Pour l'Etat en effet, le calendrier n'est pas idéal. L'annonce de SFR est intervenue au lendemain de celle de l'attribution de nouvelles fréquences par l'Arcep [l'Autorité de régulation des communications électroniques et des postes, ndlr]. Or l'Etat a pensé ces enchères pour quatre opérateurs et non pour trois et dans cette nouvelle configuration les prix devraient monter moins haut que s'il y avait un quatrième acteur. Cela représente donc potentiellement un manque à gagner pour l'Etat. En même temps, ces réaffectations de fréquences dans la bande 700 MHZ pour des usages haut débit mobiles est très intéressante pour les opérateurs puisque ces fréquences «en or» permettent de couvrir une grande population avec très peu d'antennes. Autrement dit, les opérateurs sont prêts à les payer cher puisqu'elles diminuent les coûts de couverture du réseau. Mais c'est un vrai sujet pour Bercy.
Le groupe Altice a multiplié les acquisitions depuis dix-huit mois. A-t-il les moyens de s’endetter encore de 10 milliards d’euros ?

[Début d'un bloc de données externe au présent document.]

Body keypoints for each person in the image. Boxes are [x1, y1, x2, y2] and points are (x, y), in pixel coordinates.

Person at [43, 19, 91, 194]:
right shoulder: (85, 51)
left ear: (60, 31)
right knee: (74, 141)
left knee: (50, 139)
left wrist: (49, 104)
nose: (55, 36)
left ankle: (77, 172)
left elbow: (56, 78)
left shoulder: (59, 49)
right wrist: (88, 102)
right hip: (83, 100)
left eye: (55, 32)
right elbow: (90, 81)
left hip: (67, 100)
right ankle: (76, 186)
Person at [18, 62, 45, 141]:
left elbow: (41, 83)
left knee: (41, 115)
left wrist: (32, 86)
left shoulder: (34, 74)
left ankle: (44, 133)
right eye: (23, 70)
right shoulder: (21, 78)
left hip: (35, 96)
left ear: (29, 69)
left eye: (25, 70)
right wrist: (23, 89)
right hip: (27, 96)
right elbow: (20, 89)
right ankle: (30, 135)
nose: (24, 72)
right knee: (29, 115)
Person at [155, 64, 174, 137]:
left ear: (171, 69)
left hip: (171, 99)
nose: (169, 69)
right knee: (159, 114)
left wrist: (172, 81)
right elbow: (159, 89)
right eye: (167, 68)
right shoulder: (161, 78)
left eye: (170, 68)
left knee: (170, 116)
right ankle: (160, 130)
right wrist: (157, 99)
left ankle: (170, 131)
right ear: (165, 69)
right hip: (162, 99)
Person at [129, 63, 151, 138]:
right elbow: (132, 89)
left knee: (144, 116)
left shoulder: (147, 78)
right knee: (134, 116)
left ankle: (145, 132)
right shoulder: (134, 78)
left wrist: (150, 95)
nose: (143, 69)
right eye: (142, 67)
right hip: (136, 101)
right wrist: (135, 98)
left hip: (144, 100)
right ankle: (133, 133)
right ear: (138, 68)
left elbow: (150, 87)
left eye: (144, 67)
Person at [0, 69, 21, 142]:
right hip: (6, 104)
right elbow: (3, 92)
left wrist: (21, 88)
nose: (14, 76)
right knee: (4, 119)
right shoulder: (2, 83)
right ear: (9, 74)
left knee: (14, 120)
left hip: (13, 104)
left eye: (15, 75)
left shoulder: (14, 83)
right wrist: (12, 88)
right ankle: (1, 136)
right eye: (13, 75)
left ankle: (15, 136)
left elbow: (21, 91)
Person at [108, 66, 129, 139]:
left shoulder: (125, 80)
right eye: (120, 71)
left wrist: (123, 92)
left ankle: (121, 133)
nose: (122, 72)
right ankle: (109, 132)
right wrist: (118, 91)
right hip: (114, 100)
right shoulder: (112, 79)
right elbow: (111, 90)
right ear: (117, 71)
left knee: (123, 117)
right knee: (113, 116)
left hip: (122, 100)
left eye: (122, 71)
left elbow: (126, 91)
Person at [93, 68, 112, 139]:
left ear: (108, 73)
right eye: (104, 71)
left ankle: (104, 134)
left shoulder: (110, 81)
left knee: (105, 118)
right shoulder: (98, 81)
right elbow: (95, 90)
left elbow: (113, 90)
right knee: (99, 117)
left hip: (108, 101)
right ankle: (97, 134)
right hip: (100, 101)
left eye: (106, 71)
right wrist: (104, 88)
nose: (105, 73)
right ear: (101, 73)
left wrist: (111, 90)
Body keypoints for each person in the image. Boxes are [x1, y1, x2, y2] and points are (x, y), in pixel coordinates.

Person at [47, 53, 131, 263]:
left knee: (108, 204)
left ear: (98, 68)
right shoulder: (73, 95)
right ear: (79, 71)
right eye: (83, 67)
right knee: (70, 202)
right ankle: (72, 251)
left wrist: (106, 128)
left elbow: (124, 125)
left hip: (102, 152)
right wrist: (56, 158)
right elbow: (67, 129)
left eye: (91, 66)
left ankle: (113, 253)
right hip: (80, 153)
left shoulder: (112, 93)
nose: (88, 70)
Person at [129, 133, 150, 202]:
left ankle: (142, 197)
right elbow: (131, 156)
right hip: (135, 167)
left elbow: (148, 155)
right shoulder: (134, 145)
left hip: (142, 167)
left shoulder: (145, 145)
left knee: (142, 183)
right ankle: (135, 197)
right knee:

Ce qui est amusant, c’est qu’à chaque annonce d’un nouveau rachat par Patrick Drahi, on repose cette question. Et à chaque fois, il montre qu’il est en mesure de le financer. La vraie question n’est pas celle de sa capacité à accroître son endettement mais du prix qu’il propose pour Bouygues, valorisant cet opérateur bien au-delà des estimations du marché. La réponse est que cet investissement est également pour lui la garantie que la somme qu’il a mise pour acquérir SFR sera rentabilisée. Car, en revenant à un marché un peu moins compétitif, cela va consolider sa part de marché et mieux valoriser ses actifs. C’est un calcul de long terme.
Patrick Drahi affirme que son pari est viable dans la mesure où ce secteur du mobile reste en croissance. Mais où la voit-on dans le marché français ?
Ce secteur n’est pas en croissance en France, ou très faiblement, mais cela reste le cas ailleurs. Il y a une anomalie française puisque les usages mobiles ont certes été en forte hausse ces dernières années mais sans réussir à compenser le mouvement très fort de baisse des prix. Alors que, si les usages continuent au même rythme de croissance (la consommation de données croît de 20% par an et double donc tous les quatre ans) mais avec des prix stabilisés, les revenus des opérateurs augmentent mécaniquement. Dans un marché stabilisé, les opérateurs devraient mieux réussir à valoriser de nouveaux services et à accroître leur part de marché en très haut débit pour lequel il reste une grande clientèle à conquérir. C’est la consommation des clients et leur appétence pour le très haut débit mobile qui va augmenter, pas les prix qui, je le répète, devraient globalement se stabiliser.